▶ [Exercise details]:
From the data that follows, report the number of lines including "فخامة", and only that number.

════════════════

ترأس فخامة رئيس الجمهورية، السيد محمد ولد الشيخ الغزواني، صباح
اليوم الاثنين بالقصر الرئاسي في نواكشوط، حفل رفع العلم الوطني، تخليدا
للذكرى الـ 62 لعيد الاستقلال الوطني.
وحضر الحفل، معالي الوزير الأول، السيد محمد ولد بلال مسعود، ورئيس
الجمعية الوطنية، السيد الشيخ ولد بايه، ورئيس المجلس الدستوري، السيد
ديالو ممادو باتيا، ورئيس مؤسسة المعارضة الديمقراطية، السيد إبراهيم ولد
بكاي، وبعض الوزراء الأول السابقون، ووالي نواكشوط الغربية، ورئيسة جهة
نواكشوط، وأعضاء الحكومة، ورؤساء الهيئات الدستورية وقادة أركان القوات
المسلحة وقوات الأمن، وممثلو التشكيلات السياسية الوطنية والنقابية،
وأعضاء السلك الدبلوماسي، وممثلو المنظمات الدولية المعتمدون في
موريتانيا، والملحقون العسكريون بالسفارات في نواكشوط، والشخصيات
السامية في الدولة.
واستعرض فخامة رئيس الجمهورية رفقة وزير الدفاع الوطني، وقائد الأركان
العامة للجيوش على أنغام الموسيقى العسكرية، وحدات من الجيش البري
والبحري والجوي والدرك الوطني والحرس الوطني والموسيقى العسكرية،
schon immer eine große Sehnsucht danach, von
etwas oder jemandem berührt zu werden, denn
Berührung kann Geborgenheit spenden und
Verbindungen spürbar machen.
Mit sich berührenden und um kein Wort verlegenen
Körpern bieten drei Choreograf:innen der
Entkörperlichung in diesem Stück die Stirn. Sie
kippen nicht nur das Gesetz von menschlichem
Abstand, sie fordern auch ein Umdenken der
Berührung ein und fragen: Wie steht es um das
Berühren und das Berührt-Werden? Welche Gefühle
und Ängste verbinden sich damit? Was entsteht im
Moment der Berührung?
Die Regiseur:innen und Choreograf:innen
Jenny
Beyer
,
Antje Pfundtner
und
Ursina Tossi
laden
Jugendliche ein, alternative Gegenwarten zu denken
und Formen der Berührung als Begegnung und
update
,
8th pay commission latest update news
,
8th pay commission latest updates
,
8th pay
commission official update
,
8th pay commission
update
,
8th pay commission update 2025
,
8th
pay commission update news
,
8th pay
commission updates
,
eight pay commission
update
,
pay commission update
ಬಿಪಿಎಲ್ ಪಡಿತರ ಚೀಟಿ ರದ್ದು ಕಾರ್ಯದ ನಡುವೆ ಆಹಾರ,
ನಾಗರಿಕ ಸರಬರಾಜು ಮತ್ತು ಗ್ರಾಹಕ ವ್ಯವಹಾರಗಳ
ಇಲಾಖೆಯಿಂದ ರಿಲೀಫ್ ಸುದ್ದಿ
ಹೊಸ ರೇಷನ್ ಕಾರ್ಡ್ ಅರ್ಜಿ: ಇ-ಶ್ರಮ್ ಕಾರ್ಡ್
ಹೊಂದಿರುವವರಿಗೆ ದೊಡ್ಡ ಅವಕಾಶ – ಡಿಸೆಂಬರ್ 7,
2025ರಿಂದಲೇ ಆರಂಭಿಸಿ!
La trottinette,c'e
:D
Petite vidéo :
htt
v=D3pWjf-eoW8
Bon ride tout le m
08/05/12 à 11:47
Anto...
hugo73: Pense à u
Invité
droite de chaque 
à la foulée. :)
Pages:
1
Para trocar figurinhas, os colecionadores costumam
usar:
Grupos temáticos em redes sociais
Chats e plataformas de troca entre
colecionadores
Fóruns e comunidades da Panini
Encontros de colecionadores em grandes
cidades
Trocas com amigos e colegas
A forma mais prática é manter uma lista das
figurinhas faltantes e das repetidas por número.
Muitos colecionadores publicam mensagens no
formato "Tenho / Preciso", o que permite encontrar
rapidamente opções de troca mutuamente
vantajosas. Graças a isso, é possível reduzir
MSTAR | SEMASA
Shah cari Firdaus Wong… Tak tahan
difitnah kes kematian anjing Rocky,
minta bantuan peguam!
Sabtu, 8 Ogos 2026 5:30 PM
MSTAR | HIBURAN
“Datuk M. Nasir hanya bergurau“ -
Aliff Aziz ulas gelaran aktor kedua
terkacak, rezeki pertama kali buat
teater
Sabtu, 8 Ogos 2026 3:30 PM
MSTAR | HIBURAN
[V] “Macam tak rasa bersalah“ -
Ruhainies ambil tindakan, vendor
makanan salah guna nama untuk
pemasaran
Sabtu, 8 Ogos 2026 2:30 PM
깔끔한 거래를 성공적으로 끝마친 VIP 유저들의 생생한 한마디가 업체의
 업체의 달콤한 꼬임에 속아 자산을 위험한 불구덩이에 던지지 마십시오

════════════════

▶ [Answer box]:
2